Being assertive about needs
This is in line with the previous points. All of us know for ourselves what makes us comfortable and productive and effective. So, therefore, any kind of workplace adjustment needs to be encouraged. This may mean offering a private office rather than an open-plan office – not because those with illnesses, disabilities and neurodiversities want to be treated differently, but because stimulants like noises, smells, lights or the flow of air (air-conditioning, heating, windows) cannot be suitably adjusted for each individual’s needs. Similarly, sunglasses, socks, blankets, pillows, backrests, and footstools are all items that can easily be provided. The message here needs to be that none of these items (or, indeed, any other support gadgets) should be ridiculed or envied. They are means to ensure productivity. Equally, being assertive about one’s needs includes strategies like staying away from work to avoid sick people during flu-season, asking not to be interrupted in order to maintain one’s stream of thoughts, not standing to greet someone, bringing one’s own food and drinks, and so on.

 

Leaving
Finally, and as important as the previous points, academics may need to leave. This may be leaving early to seclude themselves or to attend a doctor’s appointment, or this may be sick-leave. Many academics with chronic conditions feel under pressure to perform and produce so that they are pushing through acute flare-ups instead of allowing themselves a day or two to heal. In this sense, working models for flexible hours are probably the most feasible, sensible, and effective strategy for both academics and their employers.
For many, this list will include things they do to pace themselves and manage their needs. But for many other academics, this is a list of things they would like to do but feel they cannot.
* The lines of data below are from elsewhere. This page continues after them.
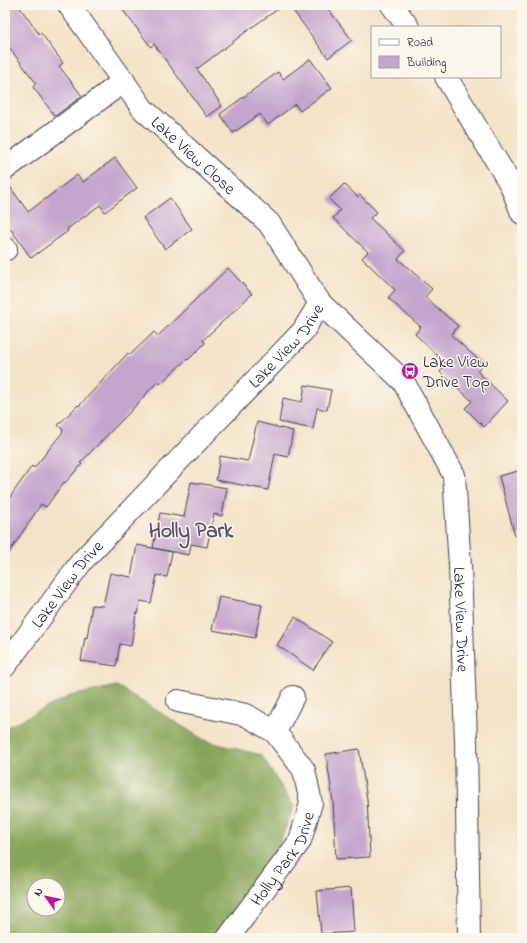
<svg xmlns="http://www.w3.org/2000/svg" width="527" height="943" viewBox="0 0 527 943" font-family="'Indie Flower',sans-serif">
<rect width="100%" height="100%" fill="#fbf7ec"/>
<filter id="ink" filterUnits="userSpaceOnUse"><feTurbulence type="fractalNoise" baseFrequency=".025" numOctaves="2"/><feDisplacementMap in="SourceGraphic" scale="8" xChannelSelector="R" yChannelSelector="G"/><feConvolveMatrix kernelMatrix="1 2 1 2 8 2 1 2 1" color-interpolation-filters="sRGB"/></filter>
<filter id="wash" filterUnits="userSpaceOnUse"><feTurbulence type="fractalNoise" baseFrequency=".012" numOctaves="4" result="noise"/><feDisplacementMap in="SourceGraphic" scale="16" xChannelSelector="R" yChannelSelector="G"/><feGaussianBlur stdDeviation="0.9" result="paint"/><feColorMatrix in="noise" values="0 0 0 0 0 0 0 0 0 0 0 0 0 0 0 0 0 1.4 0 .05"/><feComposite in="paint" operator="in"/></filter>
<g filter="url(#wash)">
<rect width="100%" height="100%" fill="#f3e3c7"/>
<path fill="#87a558" stroke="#54644a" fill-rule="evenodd" d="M117 686 206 741 261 755 294 806 275 855 216 938H5V728L70 696ZM34 885H58V909H34Z"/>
<g id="blocks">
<path fill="#c4a5cd" d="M5 5H18L39 34 41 33 63 63 59 66 82 96 55 116 33 87 36 83 5 42Z
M119 5H284L255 25 197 69 222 106 207 117 154 44 151 47Z
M289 5H325L352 40 328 58Z
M310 59 332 88 300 111 295 104 268 125 260 114 233 133 220 114 278 72 283 79Z
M115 158 137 188 105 212 100 205 67 229 68 231 31 258 5 221V181H6L28 212 77 175 83 182Z
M344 184 358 197 360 195 377 212 370 218 405 251 398 259 432 289 425 297 458 326 451 335 483 364 477 371 508 401 484 427 465 408 472 401 440 372 446 364 415 334 421 327 388 298 395 290 362 258 368 252 333 218 340 210 329 199Z
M170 198 192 229 165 249 143 218Z
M228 268 252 294 203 340 205 343 188 360 187 359 160 384 158 381 128 414 80 463 82 464 65 483 64 482 46 507 41 504 5 559V504L32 466 34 468 62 433 63 430 58 425 78 405 79 406 128 353 130 355 154 332 158 336Z
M305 385 331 390 327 410 317 408 313 429 279 422 283 398 302 402Z
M257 422 293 431 288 457 275 454 268 490 216 480 220 456 248 461Z
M522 470V535L515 536 499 476Z
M191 482 227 488 222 516 214 514 207 547 191 544 189 555 153 548 160 513 184 517Z
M137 545 172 552 167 577 157 575 151 603 140 601 138 614 136 613 131 646 120 644 116 666 81 661 85 637 87 638 92 605 103 606 110 573 131 577Z
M219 597 262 605 255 638 212 630Z
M295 617 332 642 313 670 277 645Z
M359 749 367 799 370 857 336 859 333 801 326 754Z
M351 888 354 932 321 934 317 891Z"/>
</g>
</g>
<g filter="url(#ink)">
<use href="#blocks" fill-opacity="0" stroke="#413f50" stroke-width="1"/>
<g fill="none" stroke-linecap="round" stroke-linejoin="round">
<g stroke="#413f50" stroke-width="24">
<g id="minor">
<path id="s1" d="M69 5 143 109 269 223 320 303 403 381 454 475 460 566 466 741 469 938"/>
<path d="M392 5 408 27"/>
<path d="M446 77 511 185 522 213"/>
<path d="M5 169 124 81"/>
<path d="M5 248 6 249"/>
<path id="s2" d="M5 666 82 561 303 331 320 303"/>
<path d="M178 701 246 715 275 732"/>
<path id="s3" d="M228 938 300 841 311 803 304 770 275 732 293 697"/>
</g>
</g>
<use href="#minor" stroke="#fff" stroke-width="22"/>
</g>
</g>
<defs>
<g id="bus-disc" transform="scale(0.9)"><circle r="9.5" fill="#b5179e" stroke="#fbf7ec"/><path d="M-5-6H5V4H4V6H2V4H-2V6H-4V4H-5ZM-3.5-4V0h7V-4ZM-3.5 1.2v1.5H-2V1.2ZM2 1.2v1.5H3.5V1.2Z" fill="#fff"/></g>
</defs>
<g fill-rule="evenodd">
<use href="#bus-disc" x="410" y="371"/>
</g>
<g text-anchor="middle" stroke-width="3" stroke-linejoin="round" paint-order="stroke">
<g font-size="17" fill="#22223b" stroke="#fbf7ec">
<text dy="6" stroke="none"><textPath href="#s1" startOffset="196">Lake View Close</textPath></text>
<text dy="6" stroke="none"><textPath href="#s2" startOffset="427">Lake View Drive</textPath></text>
<text dy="6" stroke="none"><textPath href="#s2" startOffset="103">Lake View Drive</textPath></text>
<text dy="6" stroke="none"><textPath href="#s1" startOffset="758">Lake View Drive</textPath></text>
<text dy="6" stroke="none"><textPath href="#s3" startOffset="97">Holly Park Drive</textPath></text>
</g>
<g font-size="17" fill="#22223b" stroke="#fbf7ec" text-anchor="start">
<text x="423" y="367">Lake View<tspan x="423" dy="20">Drive Top</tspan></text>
</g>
<g font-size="21" font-weight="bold" fill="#5b506e" stroke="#fbf7ec">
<text x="191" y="537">Holly Park</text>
</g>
</g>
<rect width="527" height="943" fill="none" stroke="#fbf7ec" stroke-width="20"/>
<rect x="371" y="26" width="130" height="52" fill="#fbf7ec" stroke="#a4a2a5"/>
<rect x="379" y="39" width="20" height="6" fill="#ffffff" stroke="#a4a2a5"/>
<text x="407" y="46" font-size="12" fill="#22223b">Road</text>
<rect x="379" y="56" width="20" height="12" fill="#c4a5cd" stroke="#a4a2a5"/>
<text x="407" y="66" font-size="12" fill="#22223b">Building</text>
<g transform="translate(46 897) rotate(303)"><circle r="19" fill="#fbf7ec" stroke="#a4a2a5"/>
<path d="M0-3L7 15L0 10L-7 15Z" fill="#b5179e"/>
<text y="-6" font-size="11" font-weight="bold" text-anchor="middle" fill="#22223b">N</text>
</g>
</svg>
Academia is seen as an environment where there is no space for weakness, vulnerability, or anything less than being fully productive.

 

I am hoping that with the top-5 items highlighted, it may be possible to raise awareness of and increase empathy for the experiences of academics with illnesses, neurodiversities, and disabilities. Naturally, experiences of illnesses, neurodiversities, and disabilities need to be seen individually, but there are common traits affecting all non-neuro-typicals. And understanding and tolerance are what is needed most, after all.